D. Distribution to Beneficiaries
Once the appropriate form of trust is selected, the settlor(s) must decide whether the ultimate beneficiaries will receive their inheritance outright or in trust. A trust may be beneficial if a beneficiary is too young or immature to handle the funds. A responsible trustee will manage the trust until the beneficiary reaches a certain age or milestone (e.g., graduation from college).
A trust may also be appropriate if the Settlors want the funds to benefit many generations in succession or to benefit a group of people (e.g. grandchildren) so that they all have the same financial opportunities (e.g. college tuition).
A trust may also protect the assets from the beneficiary’s creditors or from loss on the dissolution of the beneficiary’s marriage.
E. Additional Possibilities
For many couples, one of the three options discussed above will be fully responsive to the family’s needs and goals. However, these options certainly are not the only estate planning alternatives available to a family. For example, for families where there is substantial life insurance, the irrevocable life insurance trust provides cash for payment of the estate tax liability which is usually due upon the death of the Surviving Spouse, without a potential 40% reduction of the value of the life insurance due to estate tax on the insurance. In addition, charitable gift planning can be combined with family distributions and protection. In some cases, the charitable gifts may result in elimination of most estate tax while still passing assets to family after a time delay. Further, income tax issues must be dealt with in the structuring of the overall estate plan. It is very important to speak to your attorney about your specific family goals.

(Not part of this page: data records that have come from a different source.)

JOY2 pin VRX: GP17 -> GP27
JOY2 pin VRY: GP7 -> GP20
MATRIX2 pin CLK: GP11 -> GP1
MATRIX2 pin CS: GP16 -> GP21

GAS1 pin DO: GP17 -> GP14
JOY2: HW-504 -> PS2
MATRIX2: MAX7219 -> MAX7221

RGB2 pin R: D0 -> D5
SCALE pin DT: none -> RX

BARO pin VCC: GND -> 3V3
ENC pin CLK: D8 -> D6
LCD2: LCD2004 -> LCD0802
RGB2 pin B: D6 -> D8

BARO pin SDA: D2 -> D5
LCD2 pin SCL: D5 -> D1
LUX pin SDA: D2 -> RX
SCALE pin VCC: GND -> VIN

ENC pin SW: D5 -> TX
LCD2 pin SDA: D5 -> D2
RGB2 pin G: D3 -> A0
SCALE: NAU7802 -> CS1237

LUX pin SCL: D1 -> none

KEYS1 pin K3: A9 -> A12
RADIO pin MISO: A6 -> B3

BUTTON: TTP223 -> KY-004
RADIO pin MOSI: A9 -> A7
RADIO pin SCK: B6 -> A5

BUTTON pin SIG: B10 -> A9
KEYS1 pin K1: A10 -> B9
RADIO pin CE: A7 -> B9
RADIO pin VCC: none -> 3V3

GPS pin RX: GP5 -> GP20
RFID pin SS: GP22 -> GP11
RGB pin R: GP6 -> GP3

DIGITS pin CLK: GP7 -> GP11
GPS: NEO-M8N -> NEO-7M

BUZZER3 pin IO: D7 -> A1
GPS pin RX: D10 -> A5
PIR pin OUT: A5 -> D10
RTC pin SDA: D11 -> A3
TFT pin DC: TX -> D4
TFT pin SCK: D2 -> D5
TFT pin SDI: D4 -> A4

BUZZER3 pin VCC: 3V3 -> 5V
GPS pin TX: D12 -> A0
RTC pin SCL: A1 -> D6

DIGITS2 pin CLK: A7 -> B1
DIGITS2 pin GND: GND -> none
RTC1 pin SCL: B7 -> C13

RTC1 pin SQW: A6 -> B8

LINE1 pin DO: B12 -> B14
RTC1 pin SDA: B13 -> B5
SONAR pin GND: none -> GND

PART III: OTHER ESTATE PLANNING DOCUMENTS
A. Durable Power of Attorney
Durable Power of Attorney is a written document which one person (the principal) signs to empower another person (the attorney-in-fact) to act on behalf of the principal. This document is very useful if the principal is often away or would like assistance in the management of his or her financial affairs. If the principal does not want the attorney-in-fact to have the power while the principal is able to act, the Durable Power of Attorney can provide that the agent’s power "springs" into action upon the incapacity of the principal (called a "Springing Durable Power of Attorney"). If not every asset is held in the trust when the principal becomes incapacitated, the attorney-in-fact can transfer the assets into the trust.
B. Advance Health Care Directive and HIPAA Release
Like the Durable Power of Attorney, an Advance Health Care Directive is used so that one person can make decisions for another. Pursuant to this document, the agent may make medical decisions for the principal if the principal is unable to communicate his or her health care wishes. The agent can make all decisions about the health care of the principal, subject only to limitations specified in the document by the principal and some other restrictions by law. For example, an Advance Health Care Directive does not give the agent the power to commit the principal to a mental health facility or to authorize sterilization. It may give the agent some post-death powers including the power to donate the principal’s body parts for transplant and to direct the disposition of remains.
In this document, the principal may also state whether he or she would like to be kept on life support if suffering from a terminal condition. If the principal states his or her preference, the agent is bound to follow his or her wishes. The Advance Health Care Directive is effective for an indefinite time unless its duration is limited or it is revoked.
A HIPAA Release can allow family or other named persons to access confidential medical information which could be important in a medical emergency or loss of mental capacity.